== Instructions ==
[1] What are all the answer choices offered for the block-wall problem below?
[2] Answer these about the block-wall problem below:
(a) How long is the wall?
(b) Which tool does the plan name as the primary one?
(c) How many blocks make up the bottom-style row?
[3] Continue the block-wall solution below from where it stops.

== Provided passage ==
--- BEGIN ---

AMC 8 · 2000 · #12

Easy mode Grade 4

Problem

Imagine building a long wall out of blocks. The wall is $100$ feet long and $7$ feet tall.

Every block is $1$ foot tall. Each block is either $2$ feet long or $1$ foot long. You cannot cut blocks — you must use them as they are.

Two rules about how to stack the blocks:

The vertical lines between blocks in one row must not line up with the vertical lines in the next row. (The joints are staggered, like in the picture.)
The left and right ends of the wall must be straight up and down — no blocks sticking out.

What is the smallest number of blocks you need to build the wall?

Pick an answer.

(A)

344

(B)

347

(C)

350

(D)

353

(E)

356

View mode:

Toolkit + CCSS Solution

Understand

Restated: A wall is $100$ feet long and $7$ feet high. It is built from blocks that are $1$ foot tall and either $2$ feet or $1$ foot long. No block may be cut, the wall must have flat ($100$-foot) ends in every row, and vertical joints between adjacent rows must be staggered (no joint sits directly above the joint below it). Find the smallest possible total number of blocks.

Givens: Wall is $100$ ft long and $7$ ft high; Each block is $1$ ft tall; lengths are $1$ ft or $2$ ft; No blocks may be cut; Vertical joints between consecutive rows must be staggered, as in the picture; Each row must be exactly $100$ ft long, with flat ends; Answer choices: (A) $344$, (B) $347$, (C) $350$, (D) $353$, (E) $356$

Unknowns: The minimum total number of blocks needed

Understand

Plan

Primary tool: #7 Break Into Subproblems

Secondary: #1 Draw a Diagram

The picture in the problem already does most of the planning. Tool #1 (Draw a Diagram) lets us read off the two row "styles" we are allowed to alternate: a bottom-style row of all $2$-ft blocks, and a top-style row that starts and ends with a $1$-ft block. Tool #7 (Break Into Subproblems) then splits the count into three short pieces: (a) count blocks in one bottom-style row, (b) count blocks in one top-style row, (c) figure out how many rows of each type appear in $7$ alternating rows and add. Fewer blocks per row means longer blocks, so each row separately wants as many $2$-ft blocks as it can use — and the stagger rule forces the top-style row to add exactly two $1$-ft blocks. No algebra is needed; each subproblem is one quick multiplication or addition.

Execute — Answer: D

#1 Draw a Diagram 4.OA.A.3 Step 1

Set up the rows.
Each block is $1$ ft tall and the wall is $7$ ft tall, so the wall has $7$ stacked rows.
To use the fewest blocks per row, we want as many $2$-ft blocks as possible.
The bottom row in the figure does exactly that: it is $50$ blocks of length $2$, all lined up, for a total of $100$ ft.
Call this the "bottom-style" row.

--- END ---

== Records ==
--- BEGIN ---

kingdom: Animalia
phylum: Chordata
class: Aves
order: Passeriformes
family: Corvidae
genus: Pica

--- END ---
--- BEGIN ---

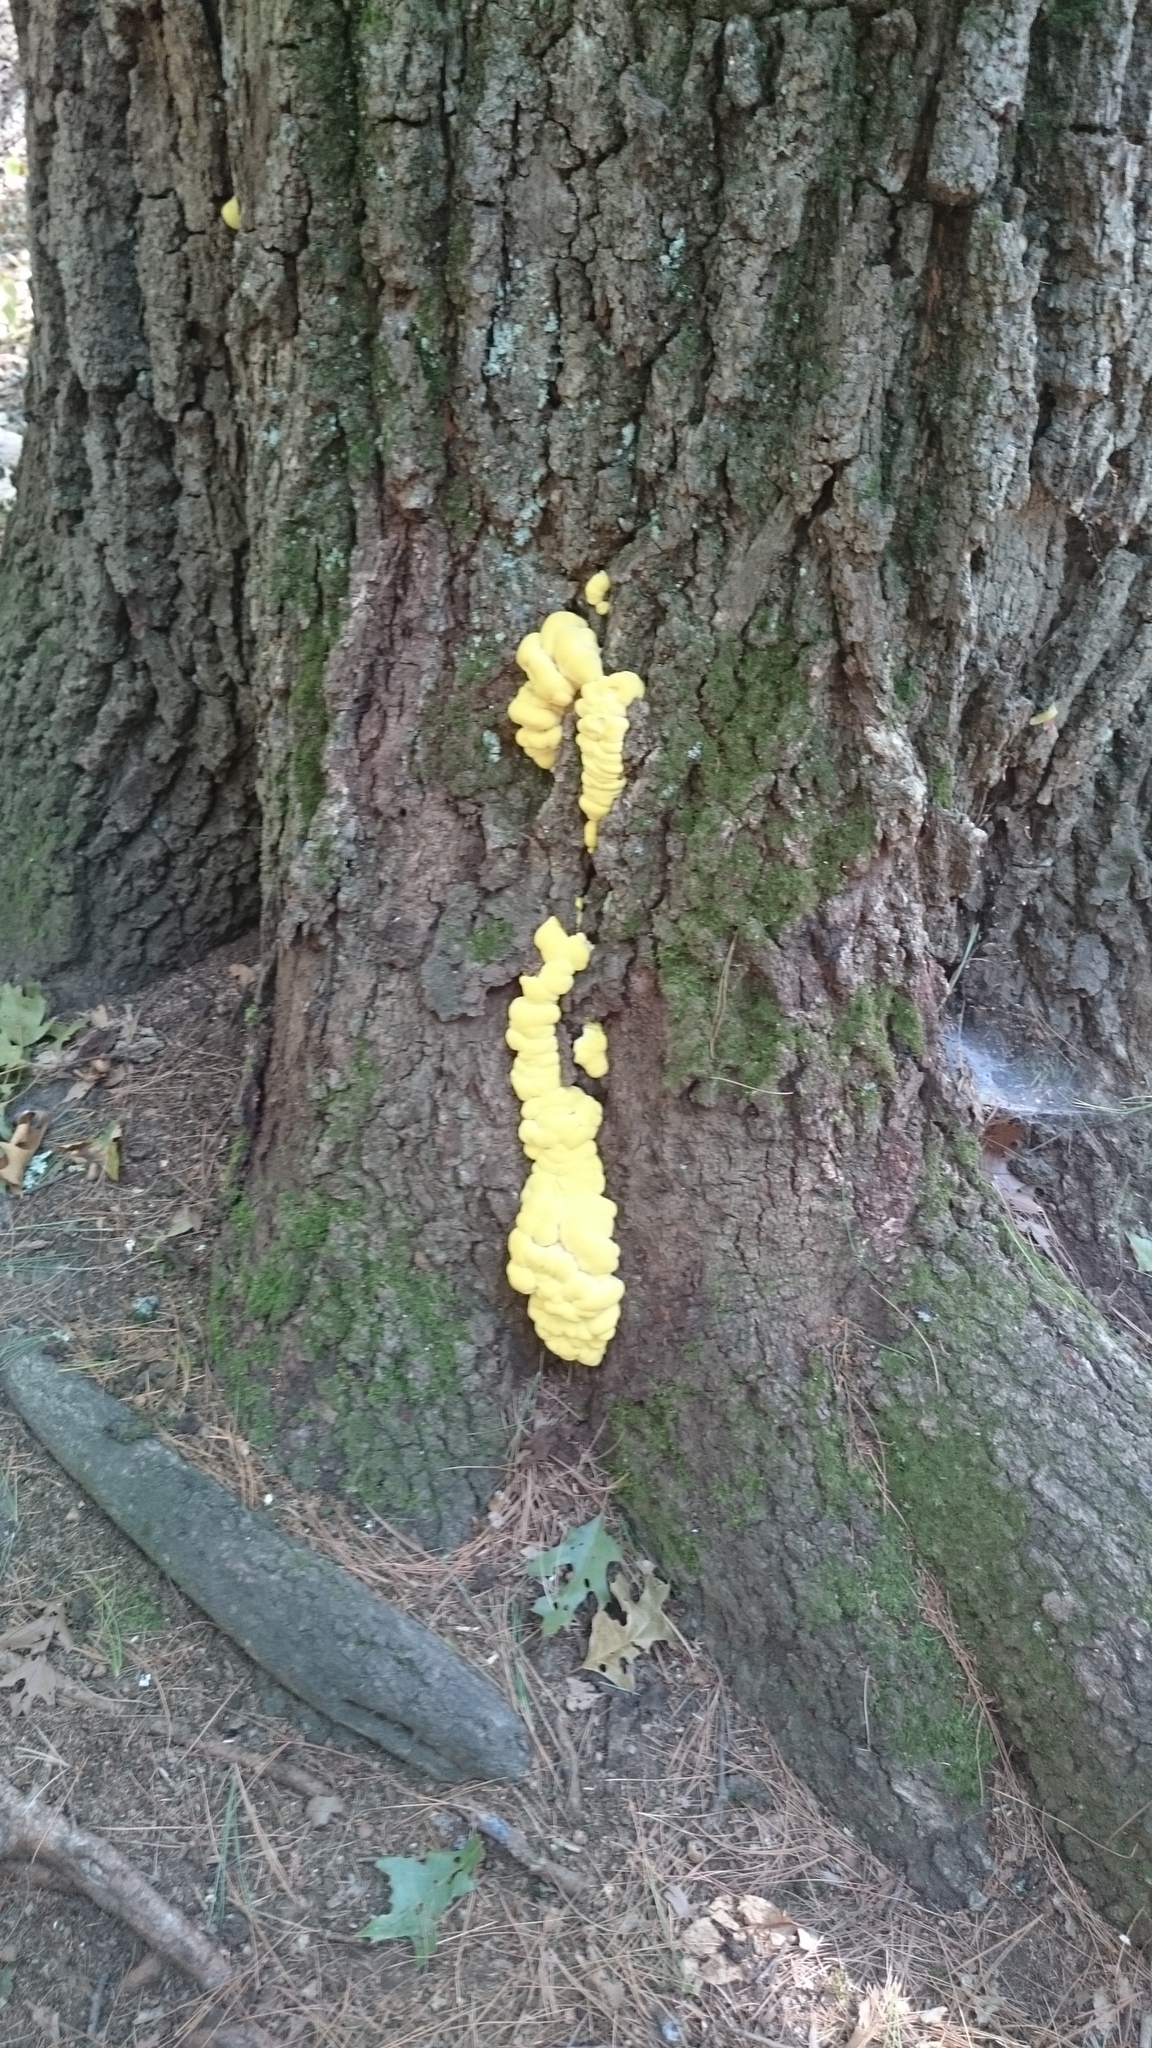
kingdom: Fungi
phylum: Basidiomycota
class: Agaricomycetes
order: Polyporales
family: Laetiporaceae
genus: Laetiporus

--- END ---

== Answer list ==
[1] 344, 347, 350, 353, 356

[2]
(a) 100 feet
(b) #7 Break Into Subproblems
(c) 50 blocks, each 2 feet long

[3]
$$\text{bottom-style row} : 50 \text{ blocks of length } 2 \;\Rightarrow\; 50 \times 2 = 100 \text{ ft}$$

💡 Dividing the $100$-ft length by the longest block ($2$ ft) gives $50$ blocks — the fewest a single row can use.

#1 Draw a Diagram 4.OA.A.3 Step 2

Now look at the row above it.
A bottom-style row's joints land at every even foot ($2, 4, 6, \dots, 98$).
The stagger rule says the row above must not place a joint at any of those positions, so it cannot be another all-$2$-ft row.
The simplest fix, shown in the picture, is to start and end the upper row with a $1$-ft block and fill the middle with $2$-ft blocks.
The middle length is $100 - 1 - 1 = 98$ ft, which uses $98 \div 2 = 49$ two-foot blocks.
Call this the "top-style" row.

$$\text{top-style row} : 1 + 49 \times 2 + 1 = 100 \text{ ft}, \;\text{blocks} = 1 + 49 + 1 = 51$$

💡 Adding two $1$-ft "end caps" shifts every middle joint by $1$ ft, so the upper joints fall at the odd feet $3, 5, 7, \dots, 97$ — never above a bottom-row joint.

#7 Break Into Subproblems 4.OA.A.3 Step 3

Check that alternating these two styles really is the cheapest staggered pattern.
Any row must total $100$ ft from $1$s and $2$s, so its block count equals $100 - (\text{number of }2\text{-ft blocks})$.
Fewer $1$-ft blocks means fewer total blocks.
A bottom-style row uses zero $1$-ft blocks ($50$ total).
A row staggered against it has joints forbidden at every even foot, which forces at least two $1$-ft blocks (one on each end — the wall ends must stay flat at $0$ and $100$, and the next inside joint must shift by an odd amount), giving at least $51$ total.
So alternating $50$-block and $51$-block rows is optimal.

$$\text{minimum per row} = \begin{cases} 50 & \text{if row below is top-style} \\ 51 & \text{if row below is bottom-style} \end{cases}$$

💡 Each $1$-ft block we swap in costs one extra block, so we want to swap in as few as possible while still breaking the joint alignment.

#7 Break Into Subproblems 4.OA.A.3 Step 4

Stack $7$ rows alternating bottom-style, top-style, bottom-style, $\dots$ Rows $1, 3, 5, 7$ are bottom-style ($4$ rows of $50$ blocks).
Rows $2, 4, 6$ are top-style ($3$ rows of $51$ blocks).
Add the totals.

$$4 \times 50 + 3 \times 51 = 200 + 153 = 353 \;\Rightarrow\; \textbf{(D)}$$

💡 Four cheap rows plus three slightly more expensive rows — the multiplication-then-addition wraps up the three subproblems.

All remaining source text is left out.